Autonomous driving in high-speed racing, as opposed to urban environments, presents significant challenges in scene understanding due to rapid changes in the track environment. Traditional sequential network approaches may struggle to meet the real-time knowledge and decision-making demands of an autonomous agent covering large displacements in a short time. This paper proposes a novel baseline architecture for developing sophisticated models capable of true hardware-enabled parallelism, achieving neural processing speeds that mirror the agent's high velocity. The proposed model (Parallel Perception Network (PPN)) consists of two independent neural networks, segmentation and reconstruction networks, running parallelly on separate accelerated hardware. The model takes raw 3D point cloud data from the LiDAR sensor as input and converts it into a 2D Bird's Eye View Map on both devices. Each network independently extracts its input features along space and time dimensions and produces outputs parallelly. The proposed method's model is trained on a system with two NVIDIA T4 GPUs, using a combination of loss functions, including edge preservation, and demonstrates a 2x speedup in model inference time compared to a sequential configuration. Implementation is available at: https://github.com/suwesh/Parallel-Perception-Network. Learned parameters of the trained networks are provided at: https://huggingface.co/suwesh/ParallelPerceptionNetwork.

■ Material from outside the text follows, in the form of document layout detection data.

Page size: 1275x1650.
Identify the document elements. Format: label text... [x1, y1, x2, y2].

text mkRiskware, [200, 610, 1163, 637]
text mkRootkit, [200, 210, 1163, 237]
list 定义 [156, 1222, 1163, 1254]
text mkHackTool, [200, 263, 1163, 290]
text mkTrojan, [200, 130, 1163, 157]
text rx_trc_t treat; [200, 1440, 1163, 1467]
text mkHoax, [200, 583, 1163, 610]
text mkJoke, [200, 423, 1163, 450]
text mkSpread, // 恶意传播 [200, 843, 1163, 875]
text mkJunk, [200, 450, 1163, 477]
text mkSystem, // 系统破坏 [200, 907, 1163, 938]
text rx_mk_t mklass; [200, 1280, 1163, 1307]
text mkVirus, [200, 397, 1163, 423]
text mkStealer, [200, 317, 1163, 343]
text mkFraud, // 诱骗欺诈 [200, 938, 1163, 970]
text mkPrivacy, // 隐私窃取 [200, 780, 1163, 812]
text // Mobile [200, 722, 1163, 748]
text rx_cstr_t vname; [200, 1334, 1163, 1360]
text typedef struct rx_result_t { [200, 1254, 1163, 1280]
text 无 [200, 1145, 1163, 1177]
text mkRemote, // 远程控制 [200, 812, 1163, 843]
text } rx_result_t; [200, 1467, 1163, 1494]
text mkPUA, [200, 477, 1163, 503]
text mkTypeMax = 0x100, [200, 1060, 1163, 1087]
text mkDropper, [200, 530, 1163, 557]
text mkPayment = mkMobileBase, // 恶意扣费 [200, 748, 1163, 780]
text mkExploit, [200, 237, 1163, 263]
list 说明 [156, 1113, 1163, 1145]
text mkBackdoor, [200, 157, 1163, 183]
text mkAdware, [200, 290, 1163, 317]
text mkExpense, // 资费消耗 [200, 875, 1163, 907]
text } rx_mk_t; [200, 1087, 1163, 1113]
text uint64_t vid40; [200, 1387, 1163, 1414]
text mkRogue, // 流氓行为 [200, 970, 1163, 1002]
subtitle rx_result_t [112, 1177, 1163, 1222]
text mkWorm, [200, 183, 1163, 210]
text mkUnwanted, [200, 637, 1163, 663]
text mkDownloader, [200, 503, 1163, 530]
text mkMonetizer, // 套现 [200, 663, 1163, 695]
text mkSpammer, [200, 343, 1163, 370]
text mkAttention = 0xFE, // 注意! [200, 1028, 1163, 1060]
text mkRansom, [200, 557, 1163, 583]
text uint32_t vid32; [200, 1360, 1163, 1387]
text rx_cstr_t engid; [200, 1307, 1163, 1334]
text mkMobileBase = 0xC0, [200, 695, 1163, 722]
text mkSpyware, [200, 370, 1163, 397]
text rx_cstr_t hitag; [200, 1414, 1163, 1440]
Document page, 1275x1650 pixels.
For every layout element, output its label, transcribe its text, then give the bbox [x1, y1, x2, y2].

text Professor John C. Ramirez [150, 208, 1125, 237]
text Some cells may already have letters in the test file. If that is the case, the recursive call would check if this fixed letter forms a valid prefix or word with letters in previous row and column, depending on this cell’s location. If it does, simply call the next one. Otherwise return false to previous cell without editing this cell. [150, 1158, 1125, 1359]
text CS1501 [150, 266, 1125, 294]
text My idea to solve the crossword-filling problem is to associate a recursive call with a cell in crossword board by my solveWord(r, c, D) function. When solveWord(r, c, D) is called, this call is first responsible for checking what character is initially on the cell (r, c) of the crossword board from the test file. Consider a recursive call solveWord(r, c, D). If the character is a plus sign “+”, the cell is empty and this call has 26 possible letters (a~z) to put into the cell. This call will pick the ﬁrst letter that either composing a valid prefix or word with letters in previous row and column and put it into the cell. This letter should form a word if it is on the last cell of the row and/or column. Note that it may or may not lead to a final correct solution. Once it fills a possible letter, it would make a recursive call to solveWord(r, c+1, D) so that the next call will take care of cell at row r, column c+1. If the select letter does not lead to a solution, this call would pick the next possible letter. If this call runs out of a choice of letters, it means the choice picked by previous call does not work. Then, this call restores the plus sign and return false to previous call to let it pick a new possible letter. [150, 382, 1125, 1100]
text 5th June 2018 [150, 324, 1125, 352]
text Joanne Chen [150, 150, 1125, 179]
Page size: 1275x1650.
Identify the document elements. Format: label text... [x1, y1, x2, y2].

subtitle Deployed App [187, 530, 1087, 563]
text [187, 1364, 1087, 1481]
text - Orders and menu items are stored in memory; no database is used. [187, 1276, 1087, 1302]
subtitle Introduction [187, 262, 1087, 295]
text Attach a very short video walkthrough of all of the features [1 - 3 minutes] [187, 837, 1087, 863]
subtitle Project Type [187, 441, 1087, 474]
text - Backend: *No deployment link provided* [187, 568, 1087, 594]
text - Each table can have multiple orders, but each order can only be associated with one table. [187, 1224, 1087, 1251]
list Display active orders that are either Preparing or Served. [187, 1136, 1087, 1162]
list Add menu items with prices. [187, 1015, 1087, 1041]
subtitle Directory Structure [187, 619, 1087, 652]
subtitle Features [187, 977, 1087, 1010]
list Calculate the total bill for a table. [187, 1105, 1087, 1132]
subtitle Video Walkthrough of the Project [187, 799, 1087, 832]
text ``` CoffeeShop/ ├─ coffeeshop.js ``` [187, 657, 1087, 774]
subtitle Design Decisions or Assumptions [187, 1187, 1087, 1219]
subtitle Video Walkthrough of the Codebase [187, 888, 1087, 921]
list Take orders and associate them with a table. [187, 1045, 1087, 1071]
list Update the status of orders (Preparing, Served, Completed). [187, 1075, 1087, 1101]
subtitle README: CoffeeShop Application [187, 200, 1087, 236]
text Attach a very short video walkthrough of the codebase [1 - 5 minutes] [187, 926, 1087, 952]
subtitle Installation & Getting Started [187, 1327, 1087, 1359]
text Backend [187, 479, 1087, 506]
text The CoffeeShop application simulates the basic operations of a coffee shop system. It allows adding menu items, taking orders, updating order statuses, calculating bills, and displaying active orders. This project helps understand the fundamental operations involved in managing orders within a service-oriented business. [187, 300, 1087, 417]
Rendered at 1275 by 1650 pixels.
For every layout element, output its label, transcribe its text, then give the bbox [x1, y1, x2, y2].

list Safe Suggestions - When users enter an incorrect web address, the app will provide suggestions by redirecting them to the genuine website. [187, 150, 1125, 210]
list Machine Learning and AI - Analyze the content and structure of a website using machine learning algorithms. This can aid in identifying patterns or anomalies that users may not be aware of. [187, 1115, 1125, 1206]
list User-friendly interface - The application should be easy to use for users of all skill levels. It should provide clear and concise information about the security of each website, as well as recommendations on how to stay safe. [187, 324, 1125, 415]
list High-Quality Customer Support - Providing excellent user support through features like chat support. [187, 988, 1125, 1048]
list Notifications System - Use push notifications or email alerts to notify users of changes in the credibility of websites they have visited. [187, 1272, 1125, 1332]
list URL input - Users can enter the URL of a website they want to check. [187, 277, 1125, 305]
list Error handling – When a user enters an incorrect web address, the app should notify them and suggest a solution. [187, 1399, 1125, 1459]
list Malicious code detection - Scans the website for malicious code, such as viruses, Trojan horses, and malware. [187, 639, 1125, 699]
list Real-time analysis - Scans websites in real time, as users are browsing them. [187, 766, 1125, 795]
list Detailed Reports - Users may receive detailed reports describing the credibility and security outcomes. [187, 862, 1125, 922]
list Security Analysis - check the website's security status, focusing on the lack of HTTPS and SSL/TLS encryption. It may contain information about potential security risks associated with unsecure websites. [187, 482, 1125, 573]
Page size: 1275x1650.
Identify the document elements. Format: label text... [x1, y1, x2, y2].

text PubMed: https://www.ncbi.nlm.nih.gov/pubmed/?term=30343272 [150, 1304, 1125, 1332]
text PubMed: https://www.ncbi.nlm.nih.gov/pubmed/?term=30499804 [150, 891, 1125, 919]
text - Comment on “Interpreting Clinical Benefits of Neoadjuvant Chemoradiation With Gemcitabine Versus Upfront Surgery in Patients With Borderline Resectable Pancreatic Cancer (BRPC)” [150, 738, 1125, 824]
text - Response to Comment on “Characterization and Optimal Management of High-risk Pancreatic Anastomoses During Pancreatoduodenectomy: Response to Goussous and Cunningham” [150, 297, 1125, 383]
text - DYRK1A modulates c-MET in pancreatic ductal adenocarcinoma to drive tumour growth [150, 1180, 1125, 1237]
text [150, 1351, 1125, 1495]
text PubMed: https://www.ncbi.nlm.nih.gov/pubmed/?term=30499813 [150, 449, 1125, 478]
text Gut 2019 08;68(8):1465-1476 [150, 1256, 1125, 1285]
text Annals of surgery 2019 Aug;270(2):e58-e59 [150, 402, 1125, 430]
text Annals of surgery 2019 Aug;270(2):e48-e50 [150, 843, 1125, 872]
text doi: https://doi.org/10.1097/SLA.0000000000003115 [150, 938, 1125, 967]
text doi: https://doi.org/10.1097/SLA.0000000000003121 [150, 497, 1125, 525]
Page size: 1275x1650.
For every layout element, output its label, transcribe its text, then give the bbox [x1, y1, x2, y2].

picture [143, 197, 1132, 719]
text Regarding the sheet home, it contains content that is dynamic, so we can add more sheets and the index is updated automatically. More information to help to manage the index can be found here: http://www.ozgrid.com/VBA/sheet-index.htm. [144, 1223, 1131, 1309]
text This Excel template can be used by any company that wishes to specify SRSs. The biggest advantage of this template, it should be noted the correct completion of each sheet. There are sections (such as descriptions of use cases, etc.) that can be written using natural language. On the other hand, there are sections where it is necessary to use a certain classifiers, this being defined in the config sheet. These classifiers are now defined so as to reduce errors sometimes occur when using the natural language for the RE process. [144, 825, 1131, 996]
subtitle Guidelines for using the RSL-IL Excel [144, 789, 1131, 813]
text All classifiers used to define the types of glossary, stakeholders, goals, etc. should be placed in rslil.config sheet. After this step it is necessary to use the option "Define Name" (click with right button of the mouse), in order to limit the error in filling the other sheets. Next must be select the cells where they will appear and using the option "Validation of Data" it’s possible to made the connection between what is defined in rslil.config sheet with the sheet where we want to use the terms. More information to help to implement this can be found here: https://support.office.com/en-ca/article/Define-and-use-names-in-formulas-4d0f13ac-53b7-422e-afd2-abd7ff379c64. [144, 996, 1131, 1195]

翻译：与城市环境不同，高速赛车场景下的自动驾驶因赛道环境快速变化，在场景理解方面面临显著挑战。传统串行网络方法可能难以满足自主智能体在短时间内大范围移动时对实时感知与决策的需求。本文提出一种新颖的基线架构，用于开发能够实现真正硬件级并行化的复杂模型，其神经处理速度可与智能体的高速运动相匹配。所提出的并行感知网络模型包含两个独立神经网络——分割网络与重建网络，它们分别在独立的加速硬件上并行运行。该模型以激光雷达传感器采集的原始三维点云数据作为输入，并在两个设备上将其转换为二维鸟瞰图。每个网络沿空间与时间维度独立提取输入特征，并并行生成输出。所提方法的模型在配备双NVIDIA T4 GPU的系统上进行训练，采用结合边缘保持等多项损失函数的混合损失策略，实验表明其模型推理时间较串行配置实现了2倍加速。代码实现位于：https://github.com/suwesh/Parallel-Perception-Network。训练网络的已学习参数发布于：https://huggingface.co/suwesh/ParallelPerceptionNetwork。